Table of Contents

• Dataset Description
  • Methods & Sampling
  • Data Processing Description
• Data Files
• Parameters
• Instruments
• Project Information
• Funding

This dataset includes growth rates measured as biomass change of the brine shrimp Artemia that were fed a diet supplemented with a variety of phytosterols.

Statistical results of this experiment: Hassett_Sterol_stats2017-12-05.pdf

Phytosterols were synthesized by J. Giner. Rhodomonas cultures were labeled by dissolving sterols in 100% ethanol at a concentration of 2 mg/ml, and then adding the sterol solution at a concentration of 20 µl sterol solution per 100 ml stock culture (at stock density 1x106 cells/liter). The cultures were mixed on a LabGenius orbital shaker for 2 hr at 100 rpm to allow the sterols to bind to the algal surfaces. In vivo chlorophyll a was monitored with a Turner handheld fluorometer to ensure that all food was consumed before the subsequent feeding. This avoided the problem of algal growth diluting the phytosterol concentration over time.

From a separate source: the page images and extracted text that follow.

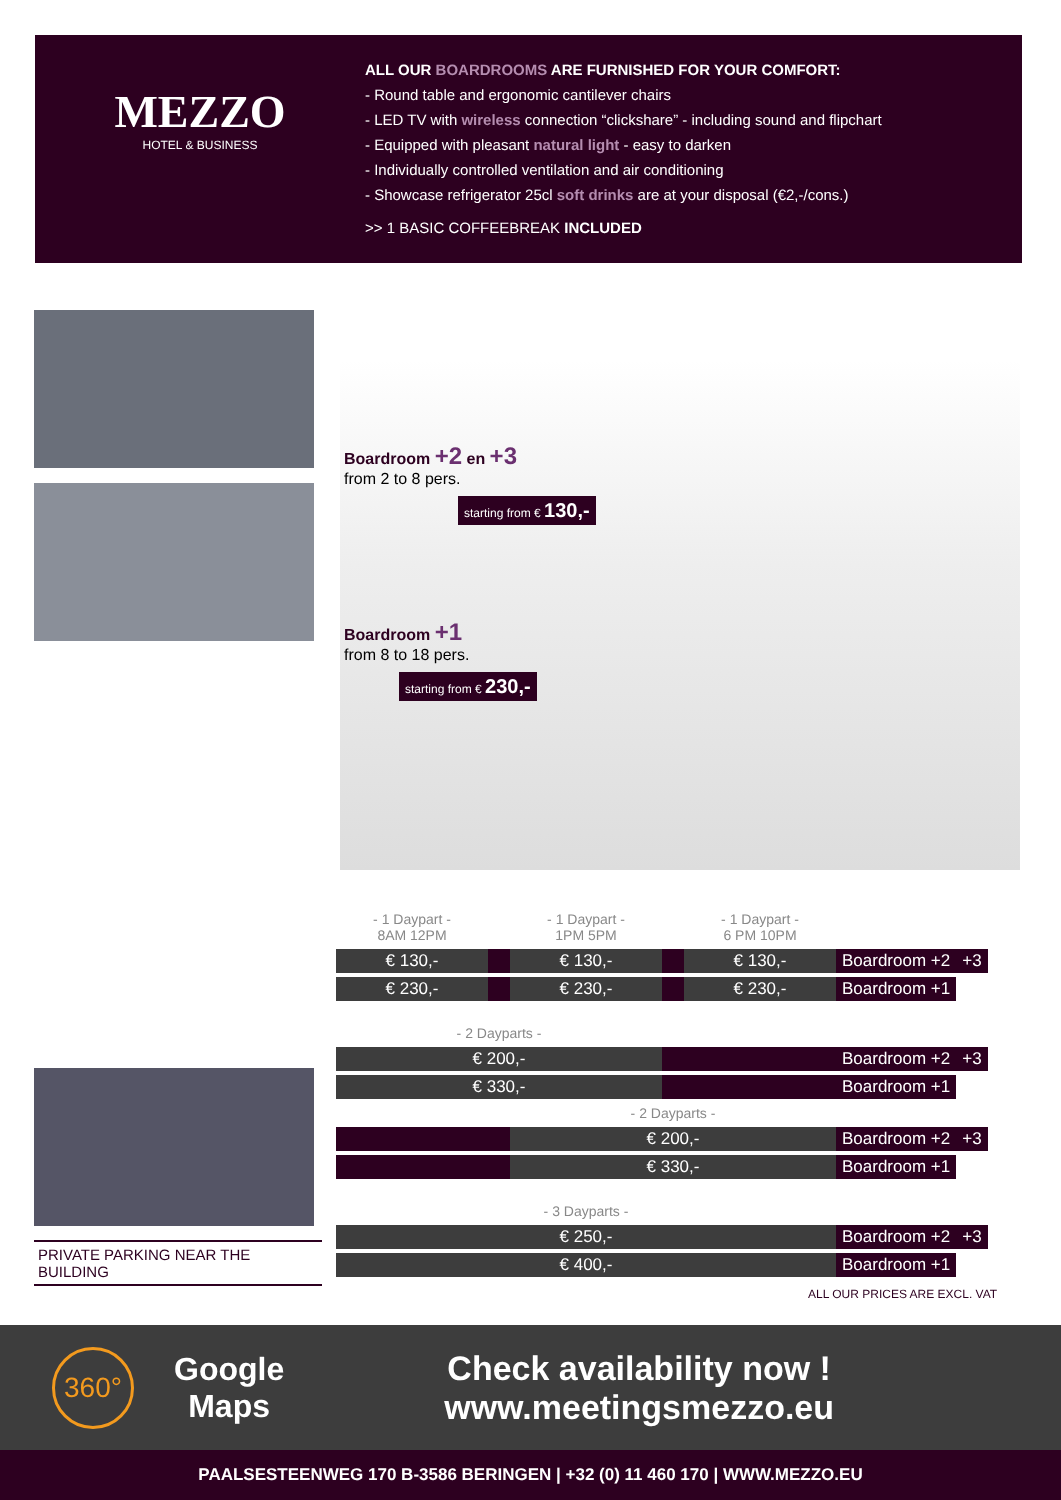MEZZO
HOTEL & BUSINESS
ALL OUR BOARDROOMS ARE FURNISHED FOR YOUR COMFORT:
- Round table and ergonomic cantilever chairs
- LED TV with wireless connection “clickshare” - including sound and flipchart
- Equipped with pleasant natural light - easy to darken
- Individually controlled ventilation and air conditioning
- Showcase refrigerator 25cl soft drinks are at your disposal (€2,-/cons.)
>> 1 BASIC COFFEEBREAK INCLUDED
Boardroom +2 en +3
from 2 to 8 pers.
starting from € 130,-
Boardroom +1
from 8 to 18 pers.
starting from € 230,-
PRIVATE PARKING NEAR THE BUILDING
| - 1 Daypart - 8AM 12PM | | - 1 Daypart - 1PM 5PM | | - 1 Daypart - 6 PM 10PM | | |
| € 130,- | | € 130,- | | € 130,- | Boardroom +2 | +3 |
| € 230,- | | € 230,- | | € 230,- | Boardroom +1 | |
| - 2 Dayparts - | | | | | | |
| € 200,- | | | | | Boardroom +2 | +3 |
| € 330,- | | | | | Boardroom +1 | |
| | | - 2 Dayparts - | | | | |
| | | € 200,- | | | Boardroom +2 | +3 |
| | | € 330,- | | | Boardroom +1 | |
| - 3 Dayparts - | | | | | | |
| € 250,- | | | | | Boardroom +2 | +3 |
| € 400,- | | | | | Boardroom +1 | |
ALL OUR PRICES ARE EXCL. VAT
360°
Google
Maps
Check availability now !
www.meetingsmezzo.eu
PAALSESTEENWEG 170 B-3586 BERINGEN | +32 (0) 11 460 170 | WWW.MEZZO.EU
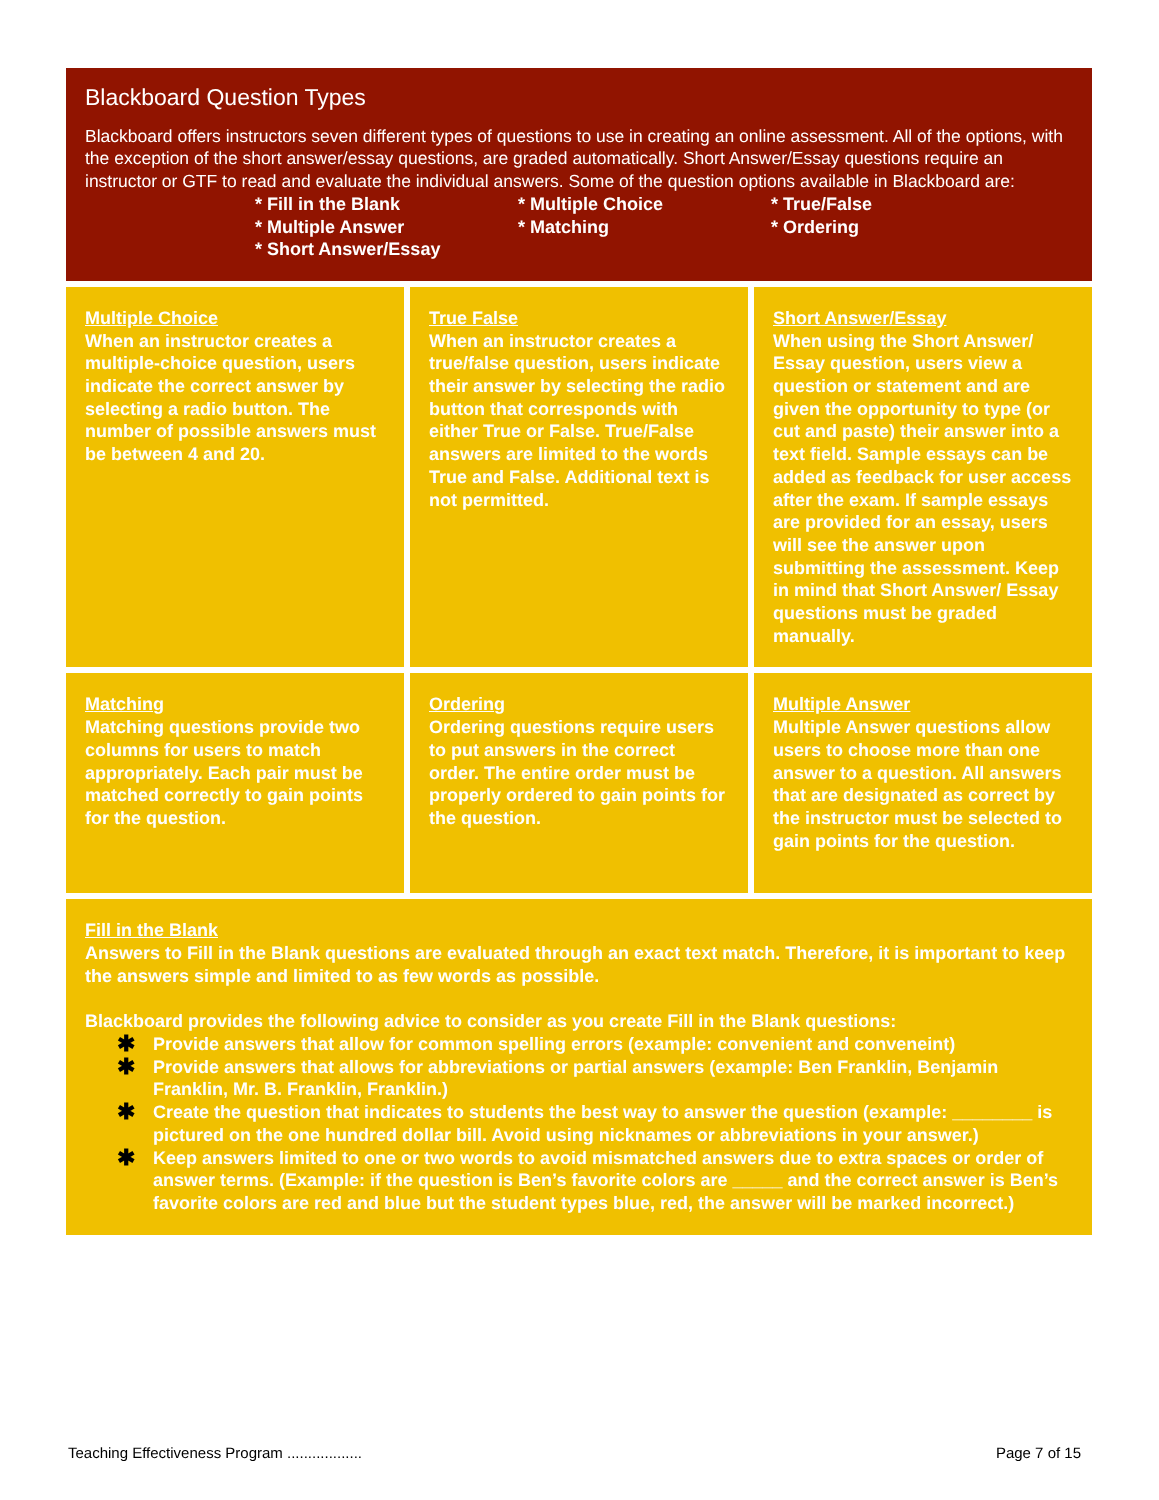Blackboard Question Types
Blackboard offers instructors seven different types of questions to use in creating an online assessment. All of the options, with the exception of the short answer/essay questions, are graded automatically. Short Answer/Essay questions require an instructor or GTF to read and evaluate the individual answers. Some of the question options available in Blackboard are:
* Fill in the Blank
* Multiple Choice
* True/False
* Multiple Answer
* Matching
* Ordering
* Short Answer/Essay
| Multiple Choice When an instructor creates a multiple-choice question, users indicate the correct answer by selecting a radio button. The number of possible answers must be between 4 and 20. | True False When an instructor creates a true/false question, users indicate their answer by selecting the radio button that corresponds with either True or False. True/False answers are limited to the words True and False. Additional text is not permitted. | Short Answer/Essay When using the Short Answer/ Essay question, users view a question or statement and are given the opportunity to type (or cut and paste) their answer into a text field. Sample essays can be added as feedback for user access after the exam. If sample essays are provided for an essay, users will see the answer upon submitting the assessment. Keep in mind that Short Answer/ Essay questions must be graded manually. |
| Matching Matching questions provide two columns for users to match appropriately. Each pair must be matched correctly to gain points for the question. | Ordering Ordering questions require users to put answers in the correct order. The entire order must be properly ordered to gain points for the question. | Multiple Answer Multiple Answer questions allow users to choose more than one answer to a question. All answers that are designated as correct by the instructor must be selected to gain points for the question. |
Fill in the Blank
Answers to Fill in the Blank questions are evaluated through an exact text match. Therefore, it is important to keep the answers simple and limited to as few words as possible.
Blackboard provides the following advice to consider as you create Fill in the Blank questions:
✱ Provide answers that allow for common spelling errors (example: convenient and conveneint)
✱ Provide answers that allows for abbreviations or partial answers (example: Ben Franklin, Benjamin Franklin, Mr. B. Franklin, Franklin.)
✱ Create the question that indicates to students the best way to answer the question (example: ________ is pictured on the one hundred dollar bill. Avoid using nicknames or abbreviations in your answer.)
✱ Keep answers limited to one or two words to avoid mismatched answers due to extra spaces or order of answer terms. (Example: if the question is Ben’s favorite colors are _____ and the correct answer is Ben’s favorite colors are red and blue but the student types blue, red, the answer will be marked incorrect.)
Teaching Effectiveness Program .................. Page 7 of 15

Artemia were hatched in an aerated 2L beaker and the nauplii distributed to 4L beakers containing seawater at 32 ppt. Animals were fed daily with Rhodomonas supplemented with phytosterols at 50,000 cells/ml in 3 replicate, aerated containers for 8 days. In vivo fluorescence was measured with a Turner handheld fluorometer to ensure that the Rhodomonas was consumed between feedings. At the end of the experiment the containers were drained, cleaned of debris, and the number of individuals counted. Samples were then strained on 75µm Nitex and transferred to a preweighed 2.5 cm glass-fiber filter. Filters were dried in a 60 degree C oven overnight and weighed on a Mettler analytical balance. A total of 4 experiments were conducted with Artemia, using 3 replicate treatments of 6 phytosterols, except the last experiment when 5 phytosterols were tested. In the first 3 experiments supplementation was begun 2 days after hatching, while in the fourth experiment supplementation was delayed 2 additional days so that animals began supplementation at a larger size. Results were expressed as both average dry weight per individual and total biomass (mg dry wt) per tank.

BCO-DMO Processing Notes:
- added conventional header with dataset name, PI name, version date
- modified parameter names to conform with BCO-DMO naming conventions
- filled in the empty cells in expt, sterol_id and sterol_name columns with the data from the preceding cell.
- replaced special characters with ascii characters
- replaced spaces with underscores

Description from NSF award abstract:
Autotroph-herbivore interactions in marine food webs are important to fisheries, the global carbon cycle, and, because of harmful algal blooms, human health. The recent hypothesis that harmful algae interfere with the growth and reproduction of zooplankton because of specific structural modifications of the algal sterols will be tested in research on the roles of nutritional factors in planktonic food webs. The effects of marine algal sterols on herbivorous crustaceans will be investigated in three calanoid copepods, Acartia hudsonica, Eurytemora affinis, and Calanus finmarchicus, and brine shrimp, Artemia salina. In this project, studies will be carried out to determine whether marine algal sterols can be metabolized to cholesterol by zooplankton and the relative efficiency of this process. This information is critical for assessing the nutritional value of different algal diets. Using the metabolic studies as a foundation, further experiments will seek to determine whether selected sterols, some of which have structural similarities to steroid hormones, have an inhibitory impact on the growth and reproduction of crustaceans. The analytical techniques used in these experiments will be high-field 13C-nuclear magnetic resonance spectrometry (NMR) and gas chromatography-high resolution mass spectrometry (GC-HRMS). Test sterols for these experiments will be labeled with stable isotopes (13C and 2H) in specific positions by chemical synthesis.